No taxation by Royal Prerogative. The agreement of the parliament became necessary for the implementation of any new taxes.
Freedom to petition the monarch without fear of retribution….”
This carries on in the usual fashion of a bloated bit of 17th century legislation. If you read it, despite being the key source in law, you’d realise that it isn’t really about human rights in the way we define them in the 21st century.
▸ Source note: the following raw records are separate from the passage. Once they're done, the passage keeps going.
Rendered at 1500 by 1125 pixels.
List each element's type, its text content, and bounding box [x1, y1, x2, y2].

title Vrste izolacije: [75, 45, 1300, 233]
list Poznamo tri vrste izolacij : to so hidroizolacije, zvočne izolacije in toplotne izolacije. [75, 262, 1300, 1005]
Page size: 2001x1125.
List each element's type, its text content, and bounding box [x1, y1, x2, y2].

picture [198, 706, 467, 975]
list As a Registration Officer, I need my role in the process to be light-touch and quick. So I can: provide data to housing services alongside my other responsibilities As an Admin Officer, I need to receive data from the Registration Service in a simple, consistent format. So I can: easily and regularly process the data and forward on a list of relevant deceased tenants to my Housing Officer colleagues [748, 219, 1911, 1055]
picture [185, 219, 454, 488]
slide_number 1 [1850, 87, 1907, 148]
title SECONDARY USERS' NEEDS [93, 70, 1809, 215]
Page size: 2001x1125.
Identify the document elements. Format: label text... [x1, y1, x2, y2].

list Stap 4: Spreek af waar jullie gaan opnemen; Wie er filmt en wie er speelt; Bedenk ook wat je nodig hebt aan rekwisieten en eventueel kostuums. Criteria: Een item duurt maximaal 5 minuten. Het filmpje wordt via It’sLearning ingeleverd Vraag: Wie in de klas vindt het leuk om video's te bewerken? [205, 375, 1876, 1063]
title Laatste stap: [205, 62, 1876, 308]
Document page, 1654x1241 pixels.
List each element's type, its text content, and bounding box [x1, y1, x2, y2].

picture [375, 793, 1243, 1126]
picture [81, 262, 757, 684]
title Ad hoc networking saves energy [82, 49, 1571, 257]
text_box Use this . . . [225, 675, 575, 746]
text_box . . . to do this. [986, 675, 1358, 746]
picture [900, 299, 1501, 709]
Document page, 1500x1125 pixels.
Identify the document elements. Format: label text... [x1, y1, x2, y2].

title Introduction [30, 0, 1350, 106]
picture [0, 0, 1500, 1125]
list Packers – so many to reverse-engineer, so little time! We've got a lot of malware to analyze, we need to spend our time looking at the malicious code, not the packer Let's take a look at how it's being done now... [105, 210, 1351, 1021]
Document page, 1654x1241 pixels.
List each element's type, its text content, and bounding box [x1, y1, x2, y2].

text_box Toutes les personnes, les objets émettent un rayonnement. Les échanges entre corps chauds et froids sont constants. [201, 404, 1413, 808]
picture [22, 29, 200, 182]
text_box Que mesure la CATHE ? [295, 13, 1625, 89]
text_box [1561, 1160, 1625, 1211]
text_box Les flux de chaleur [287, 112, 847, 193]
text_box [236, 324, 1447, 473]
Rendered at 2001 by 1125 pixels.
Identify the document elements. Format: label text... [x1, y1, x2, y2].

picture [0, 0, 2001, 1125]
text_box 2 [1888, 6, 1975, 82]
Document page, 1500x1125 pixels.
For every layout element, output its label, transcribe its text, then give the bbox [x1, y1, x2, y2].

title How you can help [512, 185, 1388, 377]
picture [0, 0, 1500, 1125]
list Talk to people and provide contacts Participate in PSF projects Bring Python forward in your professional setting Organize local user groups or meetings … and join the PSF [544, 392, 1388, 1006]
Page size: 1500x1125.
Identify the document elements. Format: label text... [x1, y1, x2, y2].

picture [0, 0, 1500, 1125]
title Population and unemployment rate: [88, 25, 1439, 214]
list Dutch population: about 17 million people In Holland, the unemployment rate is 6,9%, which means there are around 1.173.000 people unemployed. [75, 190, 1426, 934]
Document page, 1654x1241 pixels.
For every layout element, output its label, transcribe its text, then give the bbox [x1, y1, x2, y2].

Understandably the concept of human rights now differs from that which applied 400 years ago.
You may well ask; what about the Human Rights Act 1998? This law was legislated as a requirement to joining the European Community and affirms the legal precedent of the European Convention of Human Rights which details the rights of an individual as such:
- The right to life
- The prohibition of torture
- The prohibition of slavery
- The right to liberty and personal security
- The right to a fair trial
- The right to Privacy
- The right to conscience and religion
- The right to liberty and security
- Freedom of expression
- Freedom of assembly
- And the prohibition of discrimination
However, the fundamental issue with the Human Rights Act is that it is not entrenched in UK Law. There is a provision in the act which states that the government may pass acts which contravene the law as long as it is stated before voting upon the legislation that it does in fact breach the Human Rights Act. Examples of such acts include Anti-terrorism legislation, such as the Anti Terrorism Act (2005) which includes a provision that terrorist suspects can be detained for 28 days without charge. In effect, in this manner, breaching legislation can be written to overrule any aspect of the Human Rights Act.
A consolation to this is that Judges will primarily enforce European legislation as it is a higher statutory authority.
You can see why it can be argued therefore that there are in effect no human rights in this country and there will not be until the Human Rights Act is properly entrenched. An alternative viewpoint is that there need not be strong Human Rights legislation in the UK due to the position of judges and the relative lack of cases involving any serious breach of human rights.